Multiplex amplification of all coding sequences within 10 cancer genes by Gene-Collector

Simon Fredriksson*, Johan Banér, Fredrik Dahl, Angela Chu, Hanlee Ji, Katrina Welch and Ronald W. Davis

Stanford Genome Technology Center, Bio-X, 318 Campus Dr., Stanford, California 94305, USA

*To whom correspondence should be addressed. Tel: +1-650-723-6287; Fax: +1-650-724-5791; Email: simon.fredriksson{at}stanford.edu

Received December 29, 2006. Revised January 23, 2007. Accepted January 24, 2007.
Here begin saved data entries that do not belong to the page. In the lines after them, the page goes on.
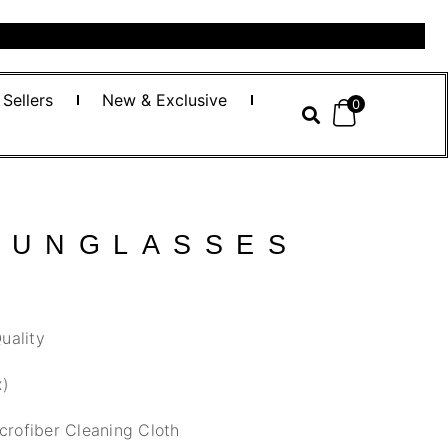
 Sellers
New & Exclusive
0
SUNGLASSES
uality
x)
crofiber Cleaning Cloth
Herein we present Gene-Collector, a method for multiplex amplification of nucleic acids. The procedure has been employed to successfully amplify the coding sequence of 10 human cancer genes in one assay with uniform abundance of the final products. Amplification is initiated by a multiplex PCR in this case with 170 primer pairs. Each PCR product is then specifically circularized by ligation on a Collector probe capable of juxtapositioning only the perfectly matched cognate primer pairs. Any amplification artifacts typically associated with multiplex PCR derived from the use of many primer pairs such as false amplicons, primer-dimers etc. are not circularized and degraded by exonuclease treatment. Circular DNA molecules are then further enriched by randomly primed rolling circle replication. Amplification was successful for 90% of the targeted amplicons as seen by hybridization to a custom resequencing DNA micro-array. Real-time quantitative PCR revealed that 96% of the amplification products were all within 4-fold of the average abundance. Gene-Collector has utility for numerous applications such as high throughput resequencing, SNP analyses, and pathogen detection.